■ **PROBLEM DETAILS**
Check every line of the records below for the string "Improvements" and copy the ones that have it.

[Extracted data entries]
********
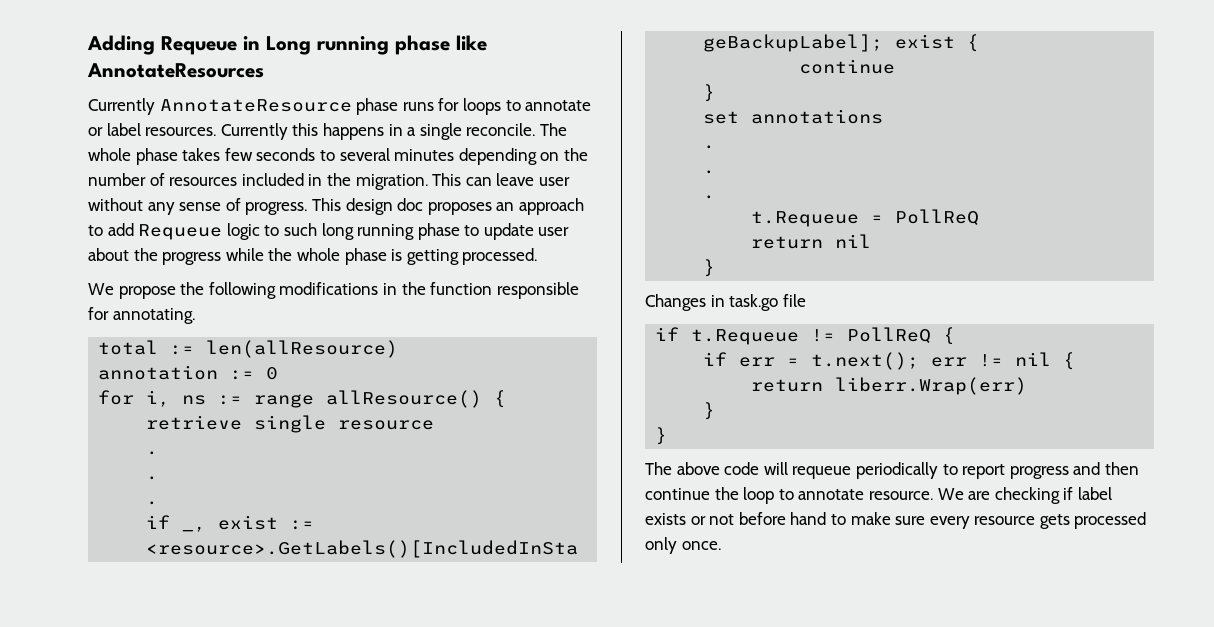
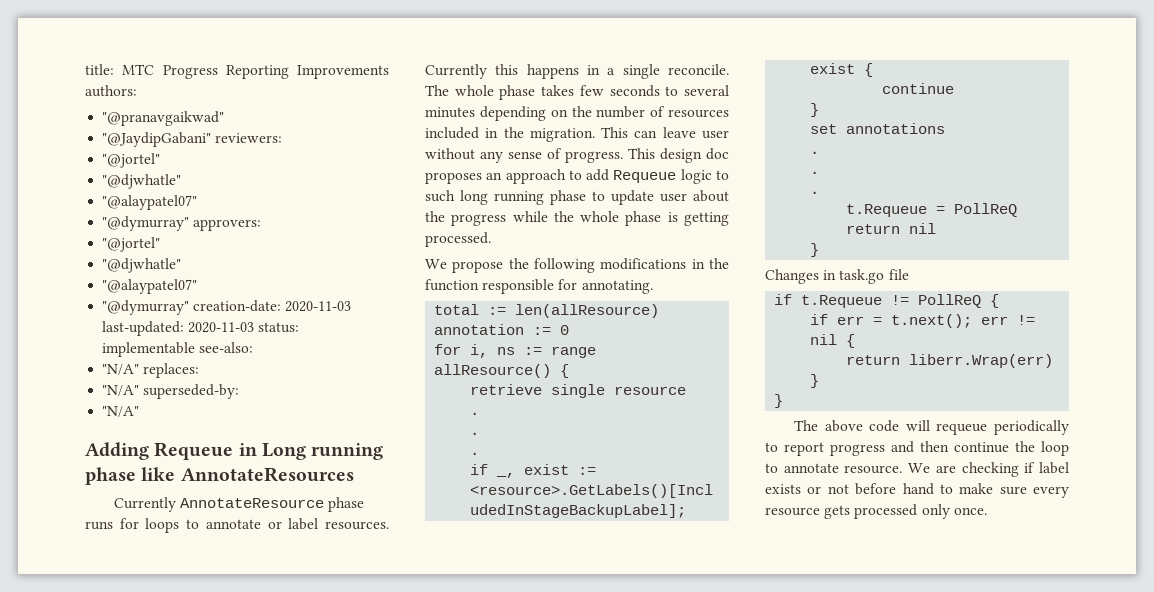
(87, 45) none -> [85,64,389,79] [85,85,137,97] [102,111,225,126] [102,132,283,147] [102,153,161,168] [102,174,182,189] [102,195,198,210] [102,216,262,231] [102,237,161,252] [102,258,182,273] [102,279,198,294] [102,300,352,315] [102,321,300,336] [102,342,254,357] [102,363,200,378] [102,384,240,399] [102,406,140,417] title: MTC Progress Reporting Improvements authors: // "@pranavgaikwad" // "@JaydipGabani" reviewers: // "@jortel" // "@djwhatle" // "@alaypatel07" // "@dymurray" approvers: // "@jortel" // "@djwhatle" // "@alaypatel07" // "@dymurray" creation-date: 2020-11-03 last-updated: 2020-11-03 status: implementable see-also: // "N/A" replaces: // "N/A" superseded-by: // "N/A" //

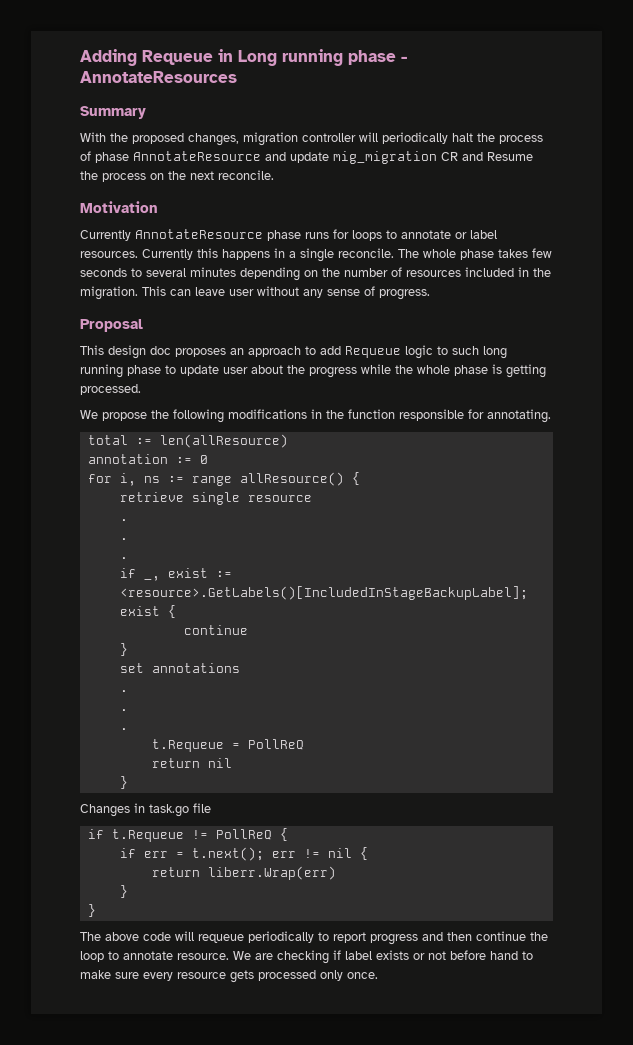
[85,64,389,79] [85,85,137,97] [102,111,225,126] [102,132,283,147] [102,153,161,168] [102,174,182,189] [102,195,198,210] [102,216,262,231] [102,237,161,252] [102,258,182,273] [102,279,198,294] [102,300,352,315] [102,321,300,336] [102,342,254,357] [102,363,200,378] [102,384,240,399] [102,406,140,417] title: MTC Progress Reporting Improvements authors: // "@pranavgaikwad" // "@JaydipGabani" reviewers: // "@jortel" // "@djwhatle" // "@alaypatel07" // "@dymurray" approvers: // "@jortel" // "@djwhatle" // "@alaypatel07" // "@dymurray" creation-date: 2020-11-03 last-updated: 2020-11-03 status: implementable see-also: // "N/A" replaces: // "N/A" superseded-by: // "N/A" // -> (80, 57) none
[141,467,176,481] like -> [401,56,407,62] -
(354, 474) none -> [80,106,146,119] [80,132,543,146] [80,151,533,164] [80,170,274,182] [80,201,158,213] // Summary // With the proposed changes, migration controller will periodically halt the process of phase AnnotateResource and update mig_migration CR and Resume the process on the next reconcile. // Motivation
(623, 157) none -> [80,319,143,332] // Proposal //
********
■ **TASK SOLUTION**
(87, 45) none -> [85,64,389,79] [85,85,137,97] [102,111,225,126] [102,132,283,147] [102,153,161,168] [102,174,182,189] [102,195,198,210] [102,216,262,231] [102,237,161,252] [102,258,182,273] [102,279,198,294] [102,300,352,315] [102,321,300,336] [102,342,254,357] [102,363,200,378] [102,384,240,399] [102,406,140,417] title: MTC Progress Reporting Improvements authors: // "@pranavgaikwad" // "@JaydipGabani" reviewers: // "@jortel" // "@djwhatle" // "@alaypatel07" // "@dymurray" approvers: // "@jortel" // "@djwhatle" // "@alaypatel07" // "@dymurray" creation-date: 2020-11-03 last-updated: 2020-11-03 status: implementable see-also: // "N/A" replaces: // "N/A" superseded-by: // "N/A" //
[85,64,389,79] [85,85,137,97] [102,111,225,126] [102,132,283,147] [102,153,161,168] [102,174,182,189] [102,195,198,210] [102,216,262,231] [102,237,161,252] [102,258,182,273] [102,279,198,294] [102,300,352,315] [102,321,300,336] [102,342,254,357] [102,363,200,378] [102,384,240,399] [102,406,140,417] title: MTC Progress Reporting Improvements authors: // "@pranavgaikwad" // "@JaydipGabani" reviewers: // "@jortel" // "@djwhatle" // "@alaypatel07" // "@dymurray" approvers: // "@jortel" // "@djwhatle" // "@alaypatel07" // "@dymurray" creation-date: 2020-11-03 last-updated: 2020-11-03 status: implementable see-also: // "N/A" replaces: // "N/A" superseded-by: // "N/A" // -> (80, 57) none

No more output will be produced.